■ DATASET:
--------------------------------

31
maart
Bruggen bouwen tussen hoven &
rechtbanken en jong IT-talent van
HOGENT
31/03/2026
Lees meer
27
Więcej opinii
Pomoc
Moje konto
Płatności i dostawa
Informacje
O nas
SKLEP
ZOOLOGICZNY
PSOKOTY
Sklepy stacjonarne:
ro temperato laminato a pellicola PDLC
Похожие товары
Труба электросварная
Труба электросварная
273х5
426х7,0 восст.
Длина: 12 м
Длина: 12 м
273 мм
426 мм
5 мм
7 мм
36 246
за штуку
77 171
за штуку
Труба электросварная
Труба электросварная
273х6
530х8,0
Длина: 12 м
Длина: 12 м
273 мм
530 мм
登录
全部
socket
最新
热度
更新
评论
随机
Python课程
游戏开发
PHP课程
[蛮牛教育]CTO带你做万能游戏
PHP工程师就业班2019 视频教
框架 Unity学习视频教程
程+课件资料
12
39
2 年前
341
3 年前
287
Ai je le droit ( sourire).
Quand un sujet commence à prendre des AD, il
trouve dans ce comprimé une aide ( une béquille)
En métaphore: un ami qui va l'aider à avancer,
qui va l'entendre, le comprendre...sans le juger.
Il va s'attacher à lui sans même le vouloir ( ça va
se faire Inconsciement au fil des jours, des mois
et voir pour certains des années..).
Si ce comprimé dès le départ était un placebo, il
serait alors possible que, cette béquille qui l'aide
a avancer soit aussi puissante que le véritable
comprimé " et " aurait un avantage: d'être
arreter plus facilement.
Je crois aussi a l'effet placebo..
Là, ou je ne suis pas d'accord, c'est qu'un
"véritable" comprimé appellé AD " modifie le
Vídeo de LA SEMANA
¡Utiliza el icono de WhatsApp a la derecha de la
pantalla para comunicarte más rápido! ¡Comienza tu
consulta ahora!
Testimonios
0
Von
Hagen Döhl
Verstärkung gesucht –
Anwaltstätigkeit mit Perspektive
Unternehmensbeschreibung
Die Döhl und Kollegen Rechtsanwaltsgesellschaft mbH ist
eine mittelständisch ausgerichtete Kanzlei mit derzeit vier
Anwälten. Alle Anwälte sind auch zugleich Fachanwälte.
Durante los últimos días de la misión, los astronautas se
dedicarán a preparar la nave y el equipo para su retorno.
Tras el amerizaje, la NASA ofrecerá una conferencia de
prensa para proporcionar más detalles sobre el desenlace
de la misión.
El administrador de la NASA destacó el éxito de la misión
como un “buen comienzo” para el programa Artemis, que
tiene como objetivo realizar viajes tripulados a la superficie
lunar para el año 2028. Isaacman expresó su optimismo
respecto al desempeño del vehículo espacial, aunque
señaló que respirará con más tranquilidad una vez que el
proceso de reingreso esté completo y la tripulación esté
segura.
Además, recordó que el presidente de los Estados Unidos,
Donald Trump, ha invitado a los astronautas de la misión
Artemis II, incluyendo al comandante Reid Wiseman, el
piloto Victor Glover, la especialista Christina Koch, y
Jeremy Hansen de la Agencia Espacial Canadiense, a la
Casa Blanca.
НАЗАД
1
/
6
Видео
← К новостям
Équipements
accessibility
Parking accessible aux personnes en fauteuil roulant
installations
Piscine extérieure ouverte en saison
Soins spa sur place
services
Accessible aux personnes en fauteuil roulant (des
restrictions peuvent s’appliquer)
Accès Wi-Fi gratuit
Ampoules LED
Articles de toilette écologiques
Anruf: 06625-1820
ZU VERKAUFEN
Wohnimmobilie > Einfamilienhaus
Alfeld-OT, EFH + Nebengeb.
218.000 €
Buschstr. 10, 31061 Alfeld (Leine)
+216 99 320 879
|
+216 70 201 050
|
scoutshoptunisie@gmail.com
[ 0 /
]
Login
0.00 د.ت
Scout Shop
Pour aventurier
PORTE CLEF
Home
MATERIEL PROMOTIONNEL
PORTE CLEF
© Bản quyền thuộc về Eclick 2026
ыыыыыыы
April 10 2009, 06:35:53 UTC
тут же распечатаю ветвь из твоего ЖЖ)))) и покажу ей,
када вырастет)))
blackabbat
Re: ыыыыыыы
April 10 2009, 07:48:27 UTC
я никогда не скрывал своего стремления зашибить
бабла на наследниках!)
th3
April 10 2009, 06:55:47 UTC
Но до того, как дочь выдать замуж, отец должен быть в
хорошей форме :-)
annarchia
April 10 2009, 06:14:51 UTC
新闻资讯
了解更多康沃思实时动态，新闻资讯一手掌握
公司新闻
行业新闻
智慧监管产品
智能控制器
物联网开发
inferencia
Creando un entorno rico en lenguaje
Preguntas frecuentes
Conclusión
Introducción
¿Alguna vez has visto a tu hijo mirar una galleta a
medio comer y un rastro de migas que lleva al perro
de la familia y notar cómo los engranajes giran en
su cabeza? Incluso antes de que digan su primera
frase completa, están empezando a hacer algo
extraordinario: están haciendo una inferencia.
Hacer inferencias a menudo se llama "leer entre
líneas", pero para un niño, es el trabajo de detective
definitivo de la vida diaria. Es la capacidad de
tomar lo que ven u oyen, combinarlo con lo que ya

--------------------------------

■ WHAT THE TASK REQUIRES: Could you write out all the data exactly as it is given?

■ YOUR RESPONSE:
31
maart
Bruggen bouwen tussen hoven &
rechtbanken en jong IT-talent van
HOGENT
31/03/2026
Lees meer
27
Więcej opinii
Pomoc
Moje konto
Płatności i dostawa
Informacje
O nas
SKLEP
ZOOLOGICZNY
PSOKOTY
Sklepy stacjonarne:
ro temperato laminato a pellicola PDLC
Похожие товары
Труба электросварная
Труба электросварная
273х5
426х7,0 восст.
Длина: 12 м
Длина: 12 м
273 мм
426 мм
5 мм
7 мм
36 246
за штуку
77 171
за штуку
Труба электросварная
Труба электросварная
273х6
530х8,0
Длина: 12 м
Длина: 12 м
273 мм
530 мм
登录
全部
socket
最新
热度
更新
评论
随机
Python课程
游戏开发
PHP课程
[蛮牛教育]CTO带你做万能游戏
PHP工程师就业班2019 视频教
框架 Unity学习视频教程
程+课件资料
12
39
2 年前
341
3 年前
287
Ai je le droit ( sourire).
Quand un sujet commence à prendre des AD, il
trouve dans ce comprimé une aide ( une béquille)
En métaphore: un ami qui va l'aider à avancer,
qui va l'entendre, le comprendre...sans le juger.
Il va s'attacher à lui sans même le vouloir ( ça va
se faire Inconsciement au fil des jours, des mois
et voir pour certains des années..).
Si ce comprimé dès le départ était un placebo, il
serait alors possible que, cette béquille qui l'aide
a avancer soit aussi puissante que le véritable
comprimé " et " aurait un avantage: d'être
arreter plus facilement.
Je crois aussi a l'effet placebo..
Là, ou je ne suis pas d'accord, c'est qu'un
"véritable" comprimé appellé AD " modifie le
Vídeo de LA SEMANA
¡Utiliza el icono de WhatsApp a la derecha de la
pantalla para comunicarte más rápido! ¡Comienza tu
consulta ahora!
Testimonios
0
Von
Hagen Döhl
Verstärkung gesucht –
Anwaltstätigkeit mit Perspektive
Unternehmensbeschreibung
Die Döhl und Kollegen Rechtsanwaltsgesellschaft mbH ist
eine mittelständisch ausgerichtete Kanzlei mit derzeit vier
Anwälten. Alle Anwälte sind auch zugleich Fachanwälte.
Durante los últimos días de la misión, los astronautas se
dedicarán a preparar la nave y el equipo para su retorno.
Tras el amerizaje, la NASA ofrecerá una conferencia de
prensa para proporcionar más detalles sobre el desenlace
de la misión.
El administrador de la NASA destacó el éxito de la misión
como un “buen comienzo” para el programa Artemis, que
tiene como objetivo realizar viajes tripulados a la superficie
lunar para el año 2028. Isaacman expresó su optimismo
respecto al desempeño del vehículo espacial, aunque
señaló que respirará con más tranquilidad una vez que el
proceso de reingreso esté completo y la tripulación esté
segura.
Además, recordó que el presidente de los Estados Unidos,
Donald Trump, ha invitado a los astronautas de la misión
Artemis II, incluyendo al comandante Reid Wiseman, el
piloto Victor Glover, la especialista Christina Koch, y
Jeremy Hansen de la Agencia Espacial Canadiense, a la
Casa Blanca.
НАЗАД
1
/
6
Видео
← К новостям
Équipements
accessibility
Parking accessible aux personnes en fauteuil roulant
installations
Piscine extérieure ouverte en saison
Soins spa sur place
services
Accessible aux personnes en fauteuil roulant (des
restrictions peuvent s’appliquer)
Accès Wi-Fi gratuit
Ampoules LED
Articles de toilette écologiques
Anruf: 06625-1820
ZU VERKAUFEN
Wohnimmobilie > Einfamilienhaus
Alfeld-OT, EFH + Nebengeb.
218.000 €
Buschstr. 10, 31061 Alfeld (Leine)
+216 99 320 879
|
+216 70 201 050
|
scoutshoptunisie@gmail.com
[ 0 /
]
Login
0.00 د.ت
Scout Shop
Pour aventurier
PORTE CLEF
Home
MATERIEL PROMOTIONNEL
PORTE CLEF
© Bản quyền thuộc về Eclick 2026
ыыыыыыы
April 10 2009, 06:35:53 UTC
тут же распечатаю ветвь из твоего ЖЖ)))) и покажу ей,
када вырастет)))
blackabbat
Re: ыыыыыыы
April 10 2009, 07:48:27 UTC
я никогда не скрывал своего стремления зашибить
бабла на наследниках!)
th3
April 10 2009, 06:55:47 UTC
Но до того, как дочь выдать замуж, отец должен быть в
хорошей форме :-)
annarchia
April 10 2009, 06:14:51 UTC
新闻资讯
了解更多康沃思实时动态，新闻资讯一手掌握
公司新闻
行业新闻
智慧监管产品
智能控制器
物联网开发
inferencia
Creando un entorno rico en lenguaje
Preguntas frecuentes
Conclusión
Introducción
¿Alguna vez has visto a tu hijo mirar una galleta a
medio comer y un rastro de migas que lleva al perro
de la familia y notar cómo los engranajes giran en
su cabeza? Incluso antes de que digan su primera
frase completa, están empezando a hacer algo
extraordinario: están haciendo una inferencia.
Hacer inferencias a menudo se llama "leer entre
líneas", pero para un niño, es el trabajo de detective
definitivo de la vida diaria. Es la capacidad de
tomar lo que ven u oyen, combinarlo con lo que ya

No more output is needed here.